Tutti a tavolo, è pronto!
What's new? Check out my All Our Way Store on Amazon. We'll be adding more items we love and use or wish we had to make cooking fun and easy.
📝 Recipe Card
This recipe is thin sliced pork chops that is breaded with a crispy topping, and then pan fried to perfection. When served on a fresh bed of arugula salad this meal is perfect for a romantic night in.
If you love this recipe please give it 5 stars ⭐️⭐️⭐️⭐️⭐️.
📖 Recipe
Crispy Pork Milanese For Two With Fresh Lemon Arugula Salad
Equipment Needed
Ingredients
- 2 boneless pork loin chops
- kosher salt and black pepper
- 2 large eggs lightly beaten
- 1 cup seasoned panko bread crumbs
- ⅓ cup freshly grated parmesan cheese
- 3 to 4 tablespoons olive oil
Lemon Arugula
- 6 cups arugula greens
- pinch kosher salt
- pinch black pepper
- 1 lemons juiced
- 1 to 2 tablespoons olive oil
- ¼ cup freshly shaved parmesan cheese
Instructions
- Use a meat tenderizer to pound the pork chops until they are about ½ inch thick. You want them all even in thickness. Season the pork all over with salt and pepper.
- Lightly beat the eggs in one bowl. In another bowl combine the bread crumbs and parmesan cheese. Dip each piece of pork in the egg and then into the breadcrumbs, pressing gently so they adhere.
- Heat 3 tablespoons of the olive oil in a large skillet over medium heat. Once hot, add the pork chops and cook on each side for about 3 to 4 minutes, until golden brown and crispy and the internet temperature is 145 degrees F.Remove the pork and let it rest a few minutes before slicing.
- Slice and serve over the lemon arugula!
Lemon arugula
- Place the arugula in a bowl and toss it well with salt and pepper. Squeeze on the juice of 1 lemon and drizzle on 1 tablespoons of olive oil and toss well. You can add more lemon juice/oil if you wish – go by your preference!

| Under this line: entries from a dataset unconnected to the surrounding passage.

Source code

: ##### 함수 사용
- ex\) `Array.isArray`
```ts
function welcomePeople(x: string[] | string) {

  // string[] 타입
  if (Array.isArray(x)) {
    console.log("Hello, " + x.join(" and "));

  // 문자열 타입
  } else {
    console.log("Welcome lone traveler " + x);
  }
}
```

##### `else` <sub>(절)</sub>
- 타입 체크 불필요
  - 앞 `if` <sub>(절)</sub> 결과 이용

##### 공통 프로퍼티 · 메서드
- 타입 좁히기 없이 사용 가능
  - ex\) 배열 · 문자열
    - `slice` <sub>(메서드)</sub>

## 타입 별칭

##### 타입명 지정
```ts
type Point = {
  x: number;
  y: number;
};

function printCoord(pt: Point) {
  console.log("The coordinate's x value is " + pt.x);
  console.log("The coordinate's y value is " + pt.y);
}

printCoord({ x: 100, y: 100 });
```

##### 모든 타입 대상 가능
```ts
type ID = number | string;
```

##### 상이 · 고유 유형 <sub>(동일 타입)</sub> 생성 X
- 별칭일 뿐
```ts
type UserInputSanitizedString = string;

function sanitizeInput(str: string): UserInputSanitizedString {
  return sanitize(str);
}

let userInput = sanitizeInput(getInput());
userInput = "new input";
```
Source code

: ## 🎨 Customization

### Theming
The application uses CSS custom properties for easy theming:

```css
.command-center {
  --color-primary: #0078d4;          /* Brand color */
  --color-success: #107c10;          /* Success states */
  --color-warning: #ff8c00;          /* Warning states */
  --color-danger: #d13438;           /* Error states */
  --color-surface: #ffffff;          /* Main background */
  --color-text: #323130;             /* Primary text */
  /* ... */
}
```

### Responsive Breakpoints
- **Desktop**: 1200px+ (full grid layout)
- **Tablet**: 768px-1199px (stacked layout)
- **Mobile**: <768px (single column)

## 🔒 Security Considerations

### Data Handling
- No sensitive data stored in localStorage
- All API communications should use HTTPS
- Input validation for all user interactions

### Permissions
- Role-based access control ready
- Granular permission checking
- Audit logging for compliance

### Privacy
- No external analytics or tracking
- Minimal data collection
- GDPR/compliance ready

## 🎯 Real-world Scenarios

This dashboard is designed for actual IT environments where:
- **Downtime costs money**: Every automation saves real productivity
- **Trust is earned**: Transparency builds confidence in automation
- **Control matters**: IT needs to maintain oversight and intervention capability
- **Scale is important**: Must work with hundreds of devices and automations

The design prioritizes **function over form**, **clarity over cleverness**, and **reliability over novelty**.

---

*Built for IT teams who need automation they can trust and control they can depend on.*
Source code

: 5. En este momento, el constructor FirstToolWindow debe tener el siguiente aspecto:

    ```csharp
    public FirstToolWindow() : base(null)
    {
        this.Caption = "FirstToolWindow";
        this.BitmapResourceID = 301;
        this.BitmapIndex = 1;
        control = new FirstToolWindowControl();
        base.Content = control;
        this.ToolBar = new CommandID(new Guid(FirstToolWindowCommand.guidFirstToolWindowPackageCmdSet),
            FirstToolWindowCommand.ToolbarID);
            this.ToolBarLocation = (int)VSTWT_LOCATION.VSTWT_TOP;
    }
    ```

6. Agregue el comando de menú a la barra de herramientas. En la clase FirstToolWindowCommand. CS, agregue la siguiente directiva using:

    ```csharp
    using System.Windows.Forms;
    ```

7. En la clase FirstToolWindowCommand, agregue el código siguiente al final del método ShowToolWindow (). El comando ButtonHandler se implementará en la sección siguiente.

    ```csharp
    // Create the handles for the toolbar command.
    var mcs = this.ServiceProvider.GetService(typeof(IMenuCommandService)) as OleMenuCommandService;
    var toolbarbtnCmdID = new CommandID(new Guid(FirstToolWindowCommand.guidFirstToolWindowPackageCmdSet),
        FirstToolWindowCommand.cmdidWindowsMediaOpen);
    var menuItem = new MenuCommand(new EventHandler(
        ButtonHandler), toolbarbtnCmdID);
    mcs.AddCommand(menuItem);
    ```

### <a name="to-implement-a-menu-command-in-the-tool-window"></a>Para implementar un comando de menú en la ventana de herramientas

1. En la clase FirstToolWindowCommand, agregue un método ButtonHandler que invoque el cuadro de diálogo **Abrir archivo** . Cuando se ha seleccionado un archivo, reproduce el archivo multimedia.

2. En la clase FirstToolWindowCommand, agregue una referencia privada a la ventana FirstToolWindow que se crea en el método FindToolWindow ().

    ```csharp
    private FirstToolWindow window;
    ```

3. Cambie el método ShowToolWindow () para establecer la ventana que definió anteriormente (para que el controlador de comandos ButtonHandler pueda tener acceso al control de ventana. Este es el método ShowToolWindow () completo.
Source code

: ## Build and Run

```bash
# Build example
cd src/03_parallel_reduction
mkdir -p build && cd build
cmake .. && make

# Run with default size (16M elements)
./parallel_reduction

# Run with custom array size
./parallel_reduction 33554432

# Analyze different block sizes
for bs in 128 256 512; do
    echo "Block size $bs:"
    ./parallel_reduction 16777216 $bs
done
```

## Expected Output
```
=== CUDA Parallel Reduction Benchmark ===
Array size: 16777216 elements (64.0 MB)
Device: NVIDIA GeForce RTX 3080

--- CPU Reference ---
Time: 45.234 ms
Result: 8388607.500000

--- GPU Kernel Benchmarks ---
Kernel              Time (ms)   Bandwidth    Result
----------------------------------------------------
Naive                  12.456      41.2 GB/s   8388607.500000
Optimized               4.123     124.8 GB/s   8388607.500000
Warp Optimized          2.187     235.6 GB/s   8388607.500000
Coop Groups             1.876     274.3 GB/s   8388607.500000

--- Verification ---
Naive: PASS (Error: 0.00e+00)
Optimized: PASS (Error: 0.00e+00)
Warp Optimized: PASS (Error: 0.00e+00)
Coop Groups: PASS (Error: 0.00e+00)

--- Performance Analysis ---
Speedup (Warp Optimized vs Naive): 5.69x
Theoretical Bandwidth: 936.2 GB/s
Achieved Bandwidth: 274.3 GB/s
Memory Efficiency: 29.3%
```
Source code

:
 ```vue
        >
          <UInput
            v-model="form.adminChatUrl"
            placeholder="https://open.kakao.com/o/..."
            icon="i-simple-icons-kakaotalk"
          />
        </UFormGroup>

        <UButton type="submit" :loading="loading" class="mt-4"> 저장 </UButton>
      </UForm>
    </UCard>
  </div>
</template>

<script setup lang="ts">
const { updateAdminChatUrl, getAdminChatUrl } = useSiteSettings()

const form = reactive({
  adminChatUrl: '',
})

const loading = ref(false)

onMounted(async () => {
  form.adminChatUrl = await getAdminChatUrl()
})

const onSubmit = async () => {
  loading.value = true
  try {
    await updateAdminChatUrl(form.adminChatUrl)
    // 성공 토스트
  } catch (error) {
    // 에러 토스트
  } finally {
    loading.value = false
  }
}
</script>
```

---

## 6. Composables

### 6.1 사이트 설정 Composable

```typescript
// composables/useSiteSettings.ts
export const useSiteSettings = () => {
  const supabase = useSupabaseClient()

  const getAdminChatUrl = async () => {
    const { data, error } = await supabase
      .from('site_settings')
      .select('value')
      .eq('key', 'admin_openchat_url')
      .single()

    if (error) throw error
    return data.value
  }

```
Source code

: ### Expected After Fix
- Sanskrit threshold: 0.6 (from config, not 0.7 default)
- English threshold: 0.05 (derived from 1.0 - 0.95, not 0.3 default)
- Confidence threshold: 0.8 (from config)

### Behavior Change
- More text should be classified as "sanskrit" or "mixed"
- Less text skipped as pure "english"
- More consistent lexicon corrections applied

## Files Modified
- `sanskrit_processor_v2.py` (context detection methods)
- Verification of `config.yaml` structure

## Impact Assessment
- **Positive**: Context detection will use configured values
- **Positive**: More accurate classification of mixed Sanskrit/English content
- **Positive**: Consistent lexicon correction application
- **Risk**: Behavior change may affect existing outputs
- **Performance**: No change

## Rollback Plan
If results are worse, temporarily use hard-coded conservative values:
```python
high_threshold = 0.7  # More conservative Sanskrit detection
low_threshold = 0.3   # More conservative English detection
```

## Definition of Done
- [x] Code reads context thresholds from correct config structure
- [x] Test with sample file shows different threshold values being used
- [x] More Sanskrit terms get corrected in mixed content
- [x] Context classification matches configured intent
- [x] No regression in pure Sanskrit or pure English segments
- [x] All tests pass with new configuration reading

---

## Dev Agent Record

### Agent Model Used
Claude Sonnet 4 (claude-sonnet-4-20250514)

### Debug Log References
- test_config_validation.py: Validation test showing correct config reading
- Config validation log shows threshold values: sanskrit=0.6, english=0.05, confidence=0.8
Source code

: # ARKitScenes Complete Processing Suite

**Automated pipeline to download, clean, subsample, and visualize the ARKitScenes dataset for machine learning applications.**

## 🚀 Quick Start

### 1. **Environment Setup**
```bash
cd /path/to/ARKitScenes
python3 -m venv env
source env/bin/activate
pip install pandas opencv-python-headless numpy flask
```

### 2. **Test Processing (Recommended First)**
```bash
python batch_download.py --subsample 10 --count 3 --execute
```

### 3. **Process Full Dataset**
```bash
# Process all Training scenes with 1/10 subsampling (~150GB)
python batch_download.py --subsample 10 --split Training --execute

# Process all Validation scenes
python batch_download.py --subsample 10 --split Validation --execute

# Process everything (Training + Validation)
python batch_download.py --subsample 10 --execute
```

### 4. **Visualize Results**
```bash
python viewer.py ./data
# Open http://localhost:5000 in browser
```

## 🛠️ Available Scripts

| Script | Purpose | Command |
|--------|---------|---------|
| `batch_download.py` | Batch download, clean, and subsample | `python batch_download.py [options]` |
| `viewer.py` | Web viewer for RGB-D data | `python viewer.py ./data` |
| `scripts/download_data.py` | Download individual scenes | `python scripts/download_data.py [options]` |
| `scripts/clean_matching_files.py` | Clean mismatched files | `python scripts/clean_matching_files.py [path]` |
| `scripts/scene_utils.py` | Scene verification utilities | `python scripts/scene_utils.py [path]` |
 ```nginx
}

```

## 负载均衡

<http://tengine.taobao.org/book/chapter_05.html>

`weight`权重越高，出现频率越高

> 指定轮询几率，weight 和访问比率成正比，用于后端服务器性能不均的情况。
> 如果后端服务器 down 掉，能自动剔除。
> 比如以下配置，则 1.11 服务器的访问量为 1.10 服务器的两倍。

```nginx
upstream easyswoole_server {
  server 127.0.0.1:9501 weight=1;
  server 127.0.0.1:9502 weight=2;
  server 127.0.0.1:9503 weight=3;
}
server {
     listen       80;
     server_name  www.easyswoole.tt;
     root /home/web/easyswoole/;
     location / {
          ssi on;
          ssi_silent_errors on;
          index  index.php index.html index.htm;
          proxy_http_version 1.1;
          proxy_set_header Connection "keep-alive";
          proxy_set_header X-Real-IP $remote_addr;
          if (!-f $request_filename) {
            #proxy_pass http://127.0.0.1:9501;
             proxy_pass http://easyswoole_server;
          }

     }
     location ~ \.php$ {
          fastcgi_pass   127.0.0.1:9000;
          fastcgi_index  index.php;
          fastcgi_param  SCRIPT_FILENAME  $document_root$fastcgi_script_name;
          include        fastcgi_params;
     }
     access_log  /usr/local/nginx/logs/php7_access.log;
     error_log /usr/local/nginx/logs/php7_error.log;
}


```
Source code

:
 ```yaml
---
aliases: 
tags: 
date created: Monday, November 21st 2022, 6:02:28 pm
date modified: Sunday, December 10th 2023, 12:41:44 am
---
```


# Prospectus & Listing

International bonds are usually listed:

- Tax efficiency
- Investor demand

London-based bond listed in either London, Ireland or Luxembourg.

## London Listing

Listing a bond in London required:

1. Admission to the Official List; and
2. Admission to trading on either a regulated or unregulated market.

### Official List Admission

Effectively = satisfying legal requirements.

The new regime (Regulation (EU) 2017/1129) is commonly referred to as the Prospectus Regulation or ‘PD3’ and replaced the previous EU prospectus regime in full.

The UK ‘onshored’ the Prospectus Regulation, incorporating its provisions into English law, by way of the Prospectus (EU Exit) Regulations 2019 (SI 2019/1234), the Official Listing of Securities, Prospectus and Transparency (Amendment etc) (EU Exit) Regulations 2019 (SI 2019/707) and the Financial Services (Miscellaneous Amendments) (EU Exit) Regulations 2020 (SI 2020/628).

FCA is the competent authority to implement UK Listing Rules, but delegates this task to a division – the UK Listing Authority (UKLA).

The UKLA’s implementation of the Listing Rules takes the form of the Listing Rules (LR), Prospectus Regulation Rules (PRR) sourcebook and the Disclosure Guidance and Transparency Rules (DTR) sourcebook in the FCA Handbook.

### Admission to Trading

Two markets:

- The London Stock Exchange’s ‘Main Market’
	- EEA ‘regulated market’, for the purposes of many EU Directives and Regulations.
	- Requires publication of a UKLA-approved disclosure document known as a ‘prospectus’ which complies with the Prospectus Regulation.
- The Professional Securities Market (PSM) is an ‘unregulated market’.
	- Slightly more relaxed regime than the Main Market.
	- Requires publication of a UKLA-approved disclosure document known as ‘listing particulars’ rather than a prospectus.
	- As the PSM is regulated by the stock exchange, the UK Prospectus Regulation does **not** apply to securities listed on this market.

- Add in the shaved parmesan and toss well. Serve immediately with the crispy pork.
Notes
-
- Pounding the pork chops thin helps them cook more evenly, so don't skip this step!
-
- Make sure your pan is hot enough before adding the pork chops.
-
- Don't walk away from the stove while you are pan frying these pork cutlets cook super quickly so watch them closely.